Orders for U.S. Durables Beat Forecast

Orders for U.S. Durables Beat Forecast

Last month, orders for U.S. durables goods beat the forecast. This is a good sign for the U.S. economy as it shows that companies have a more confident outlook for the economy.

Commerce Department data showed that durable goods booking rose by 1.7%. The median forecast of economists surveyed by Bloomberg was 1.4%. Durable goods are goods that can last a minimum of three years.

This gain is the 6th straight. This can boost aggregate demand and create more economic growth. The Commerce Department said that the value of last month’s orders for durable goods is $235.39 billion. Also, the data from Commerce Department showed that fixed nonresidential investment had increased slightly but consistently for the past three-quarters.

Should the Trump administration be successful in trimming down corporate taxes and lessening regulations, this statistic has the potential of increasing even more. However, it still faces its first hurdle in getting a healthcare bill passed in Congress.

Transportation equipment demand is often excluded due to its volatility, and when excluded, orders increased 0.4%. However, bookings for non-defense capital goods which excludes aircraft dropped by 0.1%. Economists had forecasted it would increase by 0.5% and in January, they revised their forecast to 0.1%.

Peter Boockvar, chief market analyst at Lindsey Group, said, “…for all the optimism seen in the business confidence figures, there was little sign of that translating into an increase in capital spending in February.”

Last month, shipments of capital goods increased by 1%. This statistic is used in the calculation of gross domestic product. Shipments of capital goods exclude aircraft and military hardware. Bookings for civilian aircraft surged 47.6% last month. Boeing Co. reported 43 orders for aircraft last month. Boeing had 26 orders in January.
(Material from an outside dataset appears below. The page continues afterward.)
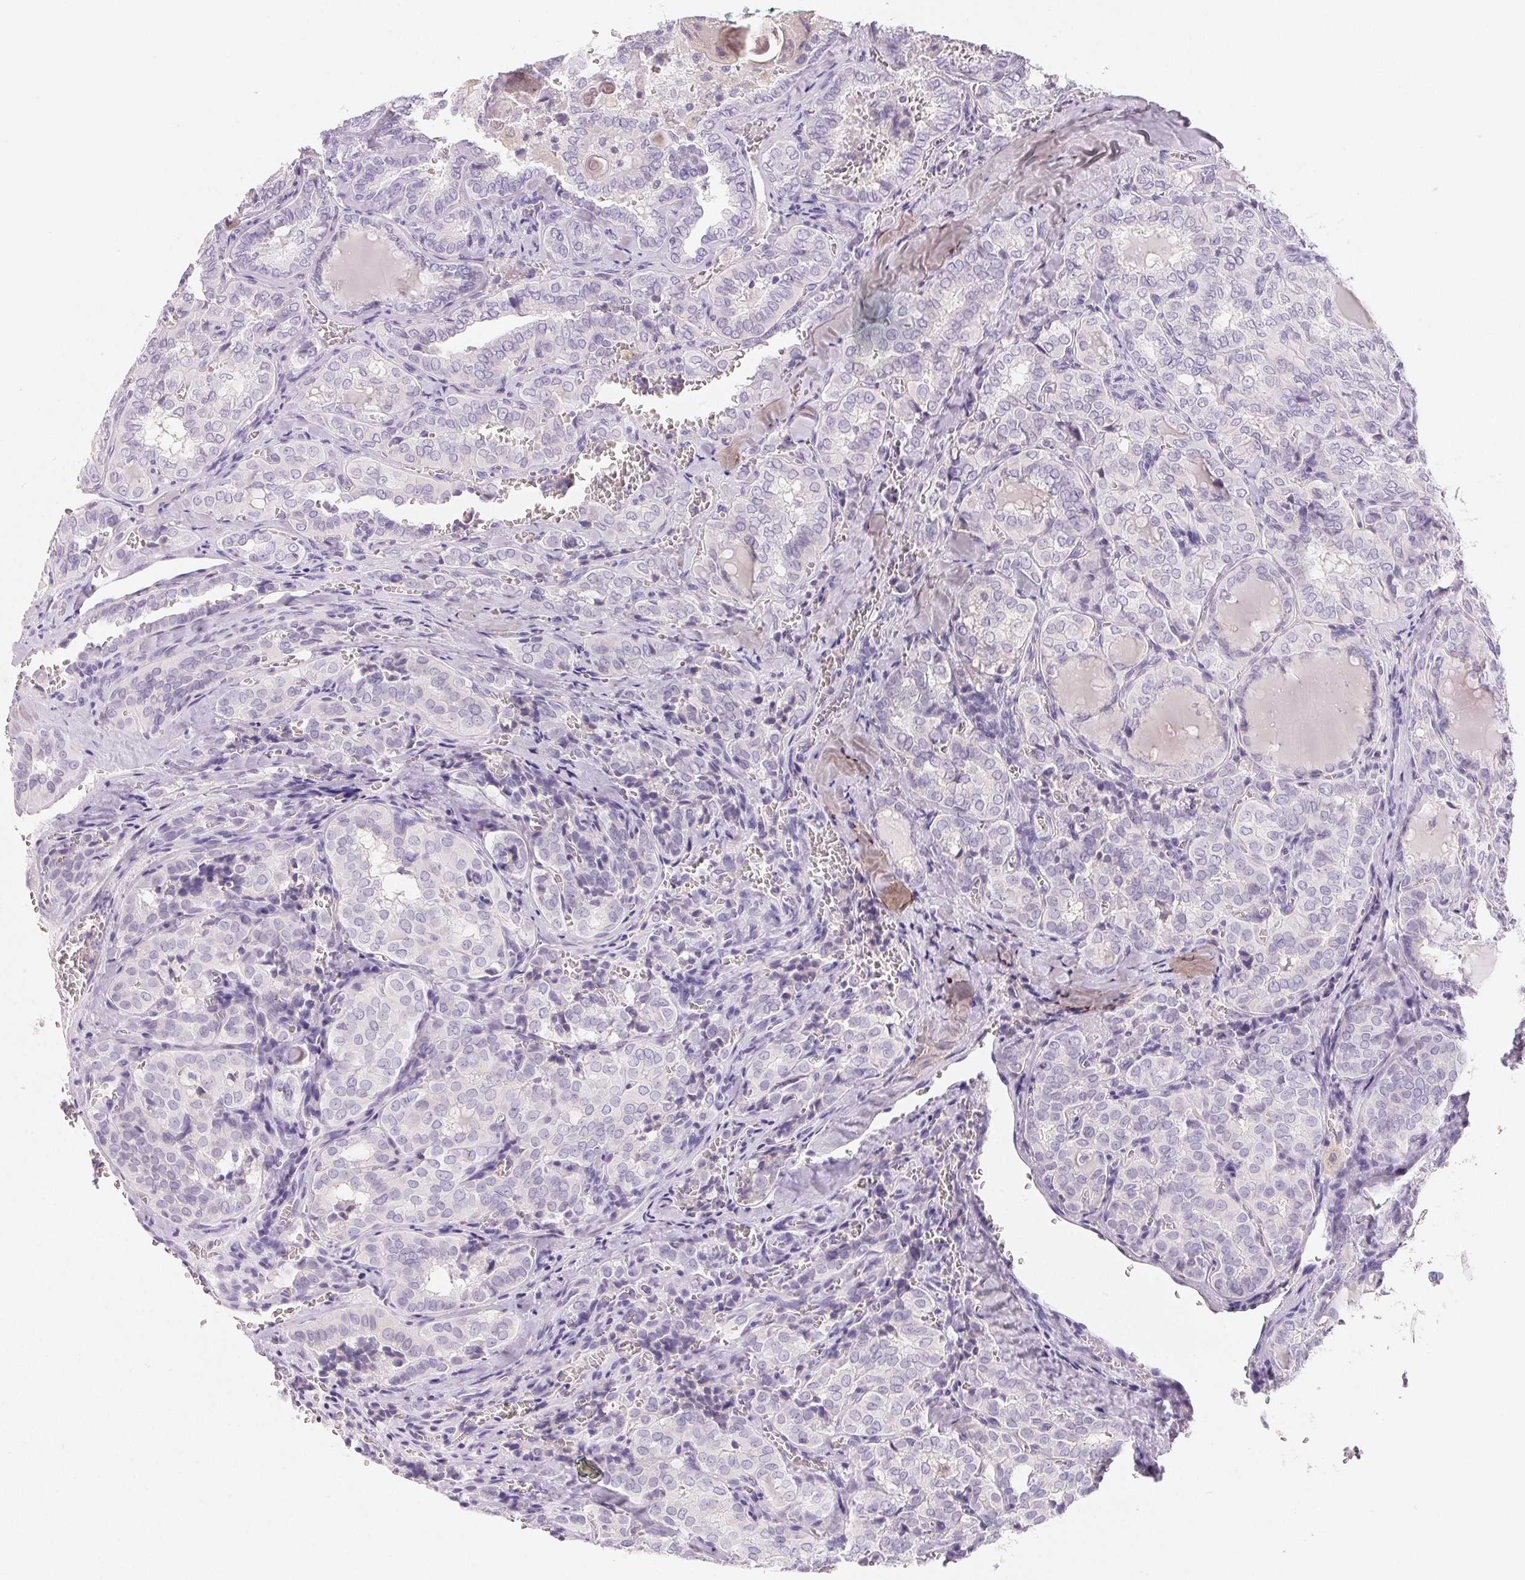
{"staining": {"intensity": "negative", "quantity": "none", "location": "none"}, "tissue": "thyroid cancer", "cell_type": "Tumor cells", "image_type": "cancer", "snomed": [{"axis": "morphology", "description": "Papillary adenocarcinoma, NOS"}, {"axis": "topography", "description": "Thyroid gland"}], "caption": "Tumor cells are negative for protein expression in human thyroid cancer.", "gene": "SPACA5B", "patient": {"sex": "female", "age": 41}}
Increases in orders were also noted for electrical equipment, computers and electronic products, appliances and components and fabricated metal products.

However, there was a 0.8% drop in orders for motor vehicles and parts. The reason for this is the high inventory in the automobile industry. February figures for car sales in February had little changes.

In 2015 and 2016, the U.S. industrial sector was weak because of low oil prices which hindered their domestic energy industry while the strong dollar diminished demand for U.S. exports.

Despite improving economic conditions, things are expected to have slowed down in the winter months. Fed Bank of Atlanta estimated gross domestic product to have only expanded 0.9% in the first quarter. Last quarter’s gross domestic product was 1.9%.

Macroeconomic Advisers, a forecasting company, estimated gross domestic product growth in the 1st quarter to be 1.2%.

Fed Chair Janet Yellen said, “I think it is fair to say that many of my colleagues and I note a much optimistic frame of mind among many, many businesses in recent months. However, I would say most of the businesspeople that we have talked to also have a wait-and-see attitude, and are very hopeful that they will be able to expand investment and are looking forward to doing that, but are waiting to see what will happen.”